Certes, la traversée de la rivière entre la Birmanie et la Thaïlande est beaucoup moins dangereuse que celle entre l'Afrique et les côtes européennes, mais, une fois arrivés en Thaïlande, la vie des birmans devenus travailleurs clandestins n'est pas bien rose pour autant : recherche d'un travail, devenu de plus en plus difficile depuis que le fait de prétendre qu'on est en attente d'avoir un permis de travail ne suffit plus, l'avoir vraiment étant, en principe, devenu nécessaire ; rencontre permanente de la corruption chez les policiers et les fonctionnaires, l'argent de cette corruption ce cachant dans un journal et s'appelant "papier spécial".
"Adieu Mandalay" raconte l'aventure de deux jeunes birmans qui se sont rencontrés lors de leur arrivée clandestine en Thaïlande : Lianqing, une jeune fille volontaire qui cherche à obtenir un permis de travail le plus rapidement possible, qui, manifestement, ne veut pas s'encombrer d'un compagnon et dont le but ultime est de gagner suffisamment d'argent pour partir encore plus loin, à Taïwan par exemple ; Guo, amoureux de Lianqing, à la fois plein d'attentions pour elle tout en cherchant à lui imposer son parcours, et qui rêve, lui, de gagner de quoi s'acheter un commerce en Birmanie où il souhaite de toute façon revenir.
Très riche sur le fond, "Adieu Mandalay" est également formellement très réussi.

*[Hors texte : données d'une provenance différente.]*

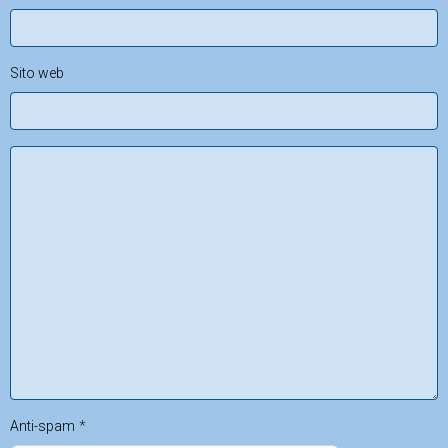
Sito web
Anti-spam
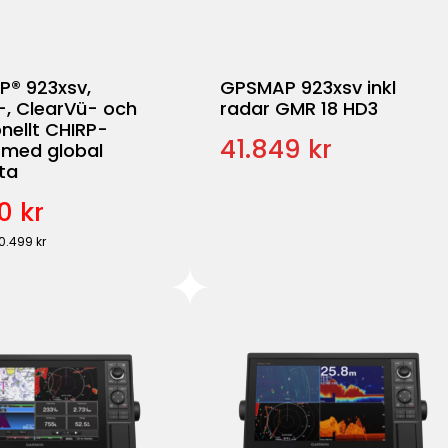
® 923xsv,
GPSMAP 923xsv inkl
-, ClearVü- och
radar GMR 18 HD3
onellt CHIRP-
41.849 kr
 med global
ta
0 kr
20.499 kr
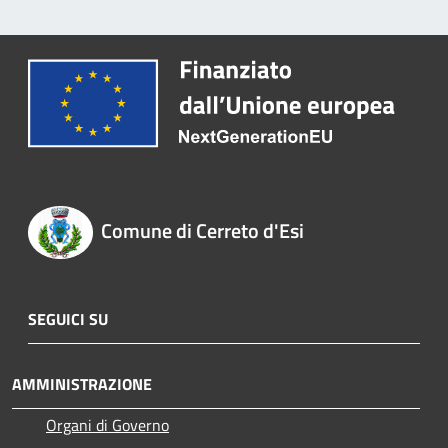
Comune di Cerreto d'Esi
SEGUICI SU
AMMINISTRAZIONE
Organi di Governo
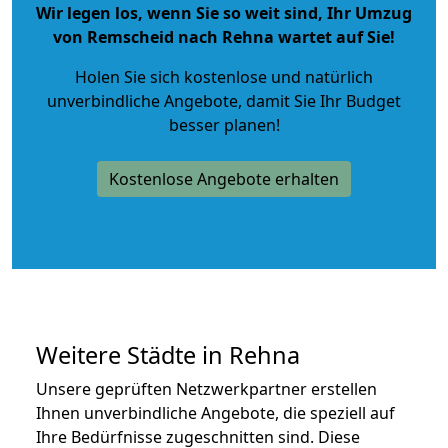
Wir legen los, wenn Sie so weit sind, Ihr Umzug
von Remscheid nach Rehna wartet auf Sie!
Holen Sie sich kostenlose und natürlich
unverbindliche Angebote
, damit Sie Ihr Budget
besser planen!
Kostenlose Angebote erhalten
Weitere Städte in Rehna
Unsere geprüften Netzwerkpartner erstellen
Ihnen unverbindliche Angebote, die speziell auf
Ihre Bedürfnisse zugeschnitten sind. Diese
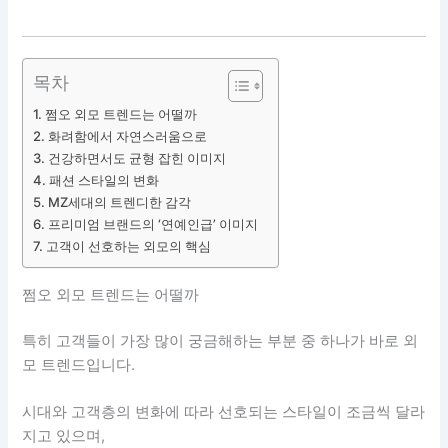
목차
쩜오 외모 트렌드는 어떨까
화려함에서 자연스러움으로
건강하면서도 균형 잡힌 이미지
패션 스타일의 변화
MZ세대의 트렌디한 감각
프리미엄 브랜드의 ‘연예인급’ 이미지
고객이 선호하는 외모의 핵심
쩜오 외모 트렌드는 어떨까
특히 고객들이 가장 많이 궁금해하는 부분 중 하나가 바로 외
모 트렌드입니다.
시대와 고객층의 변화에 따라 선호되는 스타일이 조금씩 달라
지고 있으며,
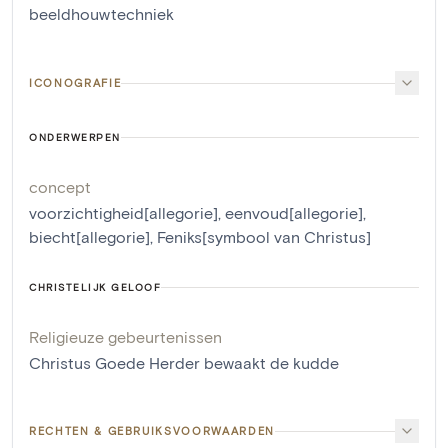
beeldhouwtechniek
ICONOGRAFIE
ONDERWERPEN
concept
voorzichtigheid[allegorie]
,
eenvoud[allegorie]
,
biecht[allegorie]
,
Feniks[symbool van Christus]
CHRISTELIJK GELOOF
Religieuze gebeurtenissen
Christus Goede Herder bewaakt de kudde
RECHTEN & GEBRUIKSVOORWAARDEN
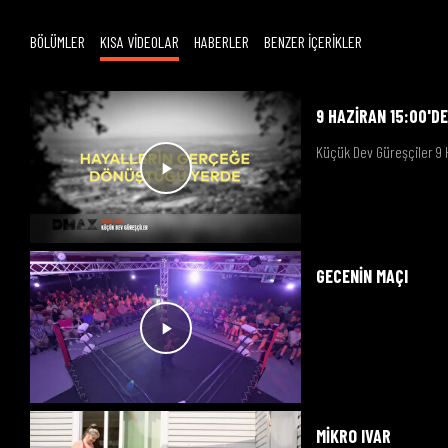
BÖLÜMLER
KISA VİDEOLAR
HABERLER
BENZER İÇERİKLER
9 HAZİRAN 15:00'DE
Küçük Dev Güreşçiler 9 
GECENİN MAÇI
MİKRO IVAR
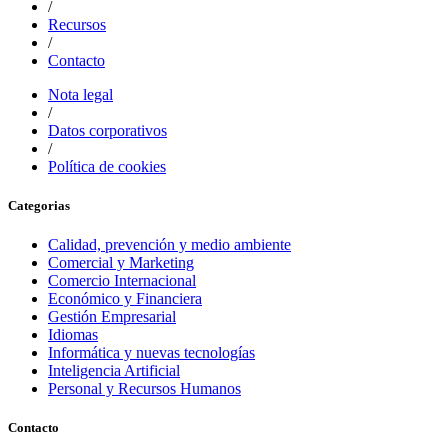
/
Recursos
/
Contacto
Nota legal
/
Datos corporativos
/
Política de cookies
Categorias
Calidad, prevención y medio ambiente
Comercial y Marketing
Comercio Internacional
Económico y Financiera
Gestión Empresarial
Idiomas
Informática y nuevas tecnologías
Inteligencia Artificial
Personal y Recursos Humanos
Contacto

En effet, le cinéma de Midi Z est fait de très beaux plans séquence, utilisant avec autant de bonheur plans fixes et travelings et se montrant aussi à l'aise dans la circulation de Bangkok, que dans l'usine de textile où travaillent un temps Lianquing et Guo ou dans la campagne tropicale où Lianqing va chercher les papiers dont elle rêve. On remarque particulièrement la façon dont le réalisateur transforme une scène qui, au mieux, aurait pu être convenue et, au pire, se serait révélée glauque, en une scène très surprenante et d'une grand poésie. Un très beau film, particulièrement prenant, sur les difficultés de l'émigration, où que ce soit.